In accordance with another aspect of the present invention, a scratch pad
memory having a width four times the data path of the processor is
provided. In addition, two set of buffer registers, each set including
registers of the width of the data path, are provided as buffers between
the processor and the scratch pad memory. The buffer registers operates at
the clock rate of the processor, while the scratch pad memory can operate
at a lower clock rate. In this manner, the bandwidths of the processor and
the scratch pad memory are matched without the use of expensive memory
circuitry. Each set of buffer registers are either loaded from, or stored
into, the scratch pad as a one register having the width of the scratch
pad memory, but accessed by the processor individually as registers having
the width of the data path. In one set of the buffer registers, each
register is provided with two addresses. Using one address, the four data
words (each having the width of the data path) are stored into the
register in the order presented. Using the other address, prior to storing
into the buffer register, a transpose is performed on the four halfwords
of the higher order two data words. A similar transpose is performed on
the four halfwords of the lower order two data words. The latter mode,
together with the corner turn memory allows pixels of a macroblock to be
read from, or stored into, the scratch pad memory either in row order or
in column order.
In accordance with another aspect of the present invention, the pixels of a
macroblock are stored in one of two arrangements in the external dynamic
random access memory. Under one arrangement, called the "scan-line" mode,
four horizontally adjacent pixels are accessed at a time. Under the other
arrangement, which is suitable for fetching reference pixels in motion
estimation, pixels are fetched in tiles (4 by 4 pixels) in column order. A
novel address generation scheme is provided to access either the memory
for scan-line elements or for quad pels. Since most filtering involves
quad pels (2.times.2 pixels), the quad pel mode arrangement is efficient
in access time and storage, and avoids rearrangement and complex address
decoding.
In accordance with another aspect of the present invention, the operand
input terminals of the arithmetic and logic unit in the process is
provided a set of "byte multiplexors" for rearranging the four 9-bit bytes
in each operand in any order. Because each 9-bit byte can be used to store
the value of a pixel, so that the arithmetic and logic unit can operate on
the pixels in a quad pel stored in a 36-bit operand simultaneously, the
byte multiplexor allows rearranging the relative positions of the pixels
within the 36-bit operands, numerous filtering operations can be achieved
by simply setting the correct pixel configuration. In one embodiment, in
accordance with the present invention, filters for performing pixel
offsets, decimations, in either horizontal or vertical directions, or both
are provided using the byte multiplexor. In addition, the present
invention provides higher compression ratios, using novel functions for
(a) activities analysis, used in applying adaptive control of
quantization, and (b) scene analysis, used in reduction of interframe
redundancy.
In accordance with another aspect of the present invention, a fast detector
of a zero result in an adder is provided. The fast zero detector includes
a number of "zero generator" circuits and a number of zero propagator
circuits. The fast detector signals the presence of a zero result within,
as a function of the length of the adder's operands, logarithm time,
rather than linear time.
In accordance with another aspect of the present invention, the present
invention provides a structure and a method for a non-linear "alpha"

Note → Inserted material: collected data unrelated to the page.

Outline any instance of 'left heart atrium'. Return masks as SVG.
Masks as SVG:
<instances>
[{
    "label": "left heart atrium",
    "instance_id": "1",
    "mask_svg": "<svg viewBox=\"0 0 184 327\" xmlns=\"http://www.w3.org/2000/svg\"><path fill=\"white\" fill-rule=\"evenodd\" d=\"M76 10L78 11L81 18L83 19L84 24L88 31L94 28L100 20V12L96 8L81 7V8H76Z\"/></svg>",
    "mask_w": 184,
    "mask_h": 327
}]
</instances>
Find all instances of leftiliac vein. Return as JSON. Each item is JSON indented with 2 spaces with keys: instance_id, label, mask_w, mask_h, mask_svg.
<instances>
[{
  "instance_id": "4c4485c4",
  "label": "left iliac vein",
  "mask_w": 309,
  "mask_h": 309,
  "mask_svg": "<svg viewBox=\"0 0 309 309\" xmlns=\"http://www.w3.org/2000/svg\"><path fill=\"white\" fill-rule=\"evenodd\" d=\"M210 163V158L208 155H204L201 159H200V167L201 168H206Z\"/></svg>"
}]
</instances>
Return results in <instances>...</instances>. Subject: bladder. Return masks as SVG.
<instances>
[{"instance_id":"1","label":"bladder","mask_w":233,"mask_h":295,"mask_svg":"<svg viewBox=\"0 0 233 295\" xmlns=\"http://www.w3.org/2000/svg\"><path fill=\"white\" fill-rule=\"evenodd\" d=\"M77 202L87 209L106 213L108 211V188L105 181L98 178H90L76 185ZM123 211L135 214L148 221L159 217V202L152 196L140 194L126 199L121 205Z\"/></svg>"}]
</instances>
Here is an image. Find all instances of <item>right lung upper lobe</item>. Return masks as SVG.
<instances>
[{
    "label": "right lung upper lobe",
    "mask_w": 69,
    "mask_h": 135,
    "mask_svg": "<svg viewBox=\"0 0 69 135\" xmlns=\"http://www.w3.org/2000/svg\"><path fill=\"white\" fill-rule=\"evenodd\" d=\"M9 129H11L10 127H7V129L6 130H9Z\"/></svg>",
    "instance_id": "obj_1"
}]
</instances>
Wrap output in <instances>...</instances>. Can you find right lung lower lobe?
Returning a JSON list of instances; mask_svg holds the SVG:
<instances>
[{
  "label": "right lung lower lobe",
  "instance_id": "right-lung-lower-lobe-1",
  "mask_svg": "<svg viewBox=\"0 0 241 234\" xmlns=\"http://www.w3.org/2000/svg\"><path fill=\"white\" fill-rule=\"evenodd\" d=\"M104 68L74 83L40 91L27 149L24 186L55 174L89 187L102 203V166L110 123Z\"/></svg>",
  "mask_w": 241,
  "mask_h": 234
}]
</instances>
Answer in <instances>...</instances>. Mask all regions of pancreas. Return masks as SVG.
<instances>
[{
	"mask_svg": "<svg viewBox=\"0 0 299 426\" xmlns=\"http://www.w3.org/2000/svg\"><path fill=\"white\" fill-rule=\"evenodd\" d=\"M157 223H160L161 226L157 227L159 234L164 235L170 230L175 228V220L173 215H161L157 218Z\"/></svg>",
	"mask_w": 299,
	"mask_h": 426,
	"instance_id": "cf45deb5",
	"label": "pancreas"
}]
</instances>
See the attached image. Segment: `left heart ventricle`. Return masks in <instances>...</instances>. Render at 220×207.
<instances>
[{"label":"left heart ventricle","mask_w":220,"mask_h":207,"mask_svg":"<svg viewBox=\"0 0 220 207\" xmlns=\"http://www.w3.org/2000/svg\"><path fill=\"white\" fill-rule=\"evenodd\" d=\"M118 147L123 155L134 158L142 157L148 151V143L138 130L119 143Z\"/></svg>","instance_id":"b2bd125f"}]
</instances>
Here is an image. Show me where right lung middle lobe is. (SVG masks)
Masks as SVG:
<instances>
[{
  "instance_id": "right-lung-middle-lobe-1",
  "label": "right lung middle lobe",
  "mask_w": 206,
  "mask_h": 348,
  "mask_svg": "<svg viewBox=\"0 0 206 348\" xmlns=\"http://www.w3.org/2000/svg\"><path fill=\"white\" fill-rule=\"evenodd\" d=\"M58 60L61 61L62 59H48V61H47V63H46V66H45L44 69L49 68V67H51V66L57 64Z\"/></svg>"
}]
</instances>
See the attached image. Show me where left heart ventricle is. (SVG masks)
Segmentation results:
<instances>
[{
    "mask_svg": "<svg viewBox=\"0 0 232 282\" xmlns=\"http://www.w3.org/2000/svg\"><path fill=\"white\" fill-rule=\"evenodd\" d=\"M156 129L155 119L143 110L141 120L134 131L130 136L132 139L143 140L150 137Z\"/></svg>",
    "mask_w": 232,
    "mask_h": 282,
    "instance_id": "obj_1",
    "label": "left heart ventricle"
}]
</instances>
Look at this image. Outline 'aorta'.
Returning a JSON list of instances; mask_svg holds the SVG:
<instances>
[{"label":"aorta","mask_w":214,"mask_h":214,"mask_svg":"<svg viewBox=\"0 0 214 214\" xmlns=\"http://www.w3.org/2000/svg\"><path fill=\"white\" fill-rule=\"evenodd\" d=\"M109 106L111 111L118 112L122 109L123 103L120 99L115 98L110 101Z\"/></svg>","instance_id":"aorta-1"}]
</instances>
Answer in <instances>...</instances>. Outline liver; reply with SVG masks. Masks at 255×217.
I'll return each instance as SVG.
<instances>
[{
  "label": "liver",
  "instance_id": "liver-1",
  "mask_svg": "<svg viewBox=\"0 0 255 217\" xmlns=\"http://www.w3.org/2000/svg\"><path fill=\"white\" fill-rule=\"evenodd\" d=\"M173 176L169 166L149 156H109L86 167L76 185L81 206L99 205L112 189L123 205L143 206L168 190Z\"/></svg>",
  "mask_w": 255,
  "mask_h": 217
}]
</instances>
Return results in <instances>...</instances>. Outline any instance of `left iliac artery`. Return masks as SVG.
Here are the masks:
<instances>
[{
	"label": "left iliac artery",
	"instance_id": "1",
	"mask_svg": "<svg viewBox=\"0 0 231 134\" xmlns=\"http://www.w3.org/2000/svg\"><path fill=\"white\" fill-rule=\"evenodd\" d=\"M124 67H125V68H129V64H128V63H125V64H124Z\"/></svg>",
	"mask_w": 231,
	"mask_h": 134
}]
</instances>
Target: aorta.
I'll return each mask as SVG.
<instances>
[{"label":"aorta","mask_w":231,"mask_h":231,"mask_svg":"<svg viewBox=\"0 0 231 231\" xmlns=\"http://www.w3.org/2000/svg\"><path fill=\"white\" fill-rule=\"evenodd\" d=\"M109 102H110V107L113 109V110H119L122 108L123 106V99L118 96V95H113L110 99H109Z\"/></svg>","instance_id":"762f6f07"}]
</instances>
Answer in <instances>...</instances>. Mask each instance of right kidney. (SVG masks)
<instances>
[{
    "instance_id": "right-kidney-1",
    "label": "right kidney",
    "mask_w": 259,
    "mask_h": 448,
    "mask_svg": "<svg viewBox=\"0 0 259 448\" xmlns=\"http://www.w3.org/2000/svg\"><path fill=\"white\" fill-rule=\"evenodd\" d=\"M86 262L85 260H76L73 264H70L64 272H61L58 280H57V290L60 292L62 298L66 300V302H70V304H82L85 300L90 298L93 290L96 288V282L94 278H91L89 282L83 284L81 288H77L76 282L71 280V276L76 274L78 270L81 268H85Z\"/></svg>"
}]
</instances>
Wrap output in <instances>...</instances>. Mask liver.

filter. Under this non-linear filter, thresholds T.sub.1 and T.sub.2 are
set by the two parameters m and n. If the absolute difference between the
two input values of the non-linear filter are less than T.sub.1 or greater
than T.sub.2, a fixed relative weight are accorded the input values,
otherwise a relative weight proportional to the absolute difference is
accorded the input values. This non-linear filter finds numerous
application in signal processing. In one embodiment, the non-linear filter
is used in deinterlacing and temporal noise reduction applications.
In accordance with another aspect of the present invention, a structure for
performing motion estimation is provided, including: (a) a memory for
storing said macroblocks of a current frame and macroblocks of a reference
frame; (b) a filter receiving a first group of pixels from the memory for
resampling; and (c) a matcher receiving the resampled first group of
pixels and a second group of pixels from a current macroblock, for
evaluation of a number of motion vectors. The matcher provides a score
representing the difference between the second group of pixels and the
first group of pixels for each of the motion vectors evaluated. In this
embodiment, the best score over a macroblock is selected as the motion
vector for the macroblock. In one embodiment, the matcher evaluates 8
motion vectors at a time using a 2.times.8 "slice" of current pixels and a
4.times.12 pixel reference area.
In accordance with another aspect of the present invention, a structure is
provided for encoding by motion vectors a current frame of video data,
using a reference frame of video data. The structure includes a memory
circuit for storing (a) adjacent current macroblocks from a row j of
current macroblocks, designated C.sub.j,p, C.sub.j,p+1, . . . ,
C.sub.j,p+n-1 in the order along one direction of the row of macroblocks;
and (b) adjacent reference macroblocks from a first column i of reference
macroblocks, designated R.sub.q,i, R.sub.q+1,i, . . . , R.sub.q+m,1,i and
a second column C.sub.j+1,p C.sub.p+1,p+1, . . . , C.sub.j+1,p+n+1. The
adjacent reference macroblocks are reference macroblocks within the range
of the motion vectors, with each of said current macroblocks being
substantially equidistance from the R.sub.q,i and Rq+.sub.m-1,i reference
macroblocks. The structure of the present invention evaluates each of the
adjacent current macroblocks against each of the adjacent reference
macroblocks under the motion vectors, so as to select a motion vector
representing the best match between each of said current macroblock and a
corresponding one of said reference macroblocks. When evaluation of the
current macroblock against the set of reference frame macroblock in the
memory circuit is completed, the current macroblock C.sub.j,p is remove
from the memory circuit and replaced by a current macroblock C.sub.j,p+n,
said current macroblock C.sub.j,p+n being the current macroblock adjacent
said macroblock C.sub.j,p+n-1. At the same time, the column of adjacent
reference macroblocks R.sub.q,i, R.sub.q+1,i, . . . , R.sub.q+m-1,i are
removed from the memory circuit and replaced by the next column of
adjacent reference macroblocks R.sub.q,i+1, R.sub.q+1,i+1, . . . ,
R.sub.q+m-1,i+1. In this manner, each current macroblock, while in memory,
is evaluated against the largest number of reference macroblocks which can
be held in the memory circuit, thereby minimizing the number of time
current and reference macroblocks have to be loaded into memory. Of
course, for purely convenience reasons, the terms "rows" and "columns" are
used to describe the relationship between current and reference
macroblocks. It is understood that a column of current macroblocks can be
evaluated against a row of reference macroblock, within the scope of the
present invention.
In accordance with the present invention, the control structure for
controlling evaluation of motion vectors is provided by a counter which
includes first and second fields representing respectively the current
macroblock and the reference macroblock being evaluated. Under the
controlling scheme of one embodiment, each of the first and second fields
are individually counted, such that when the first field reaches a
maximum, a carry is generated to increment the count in the second field.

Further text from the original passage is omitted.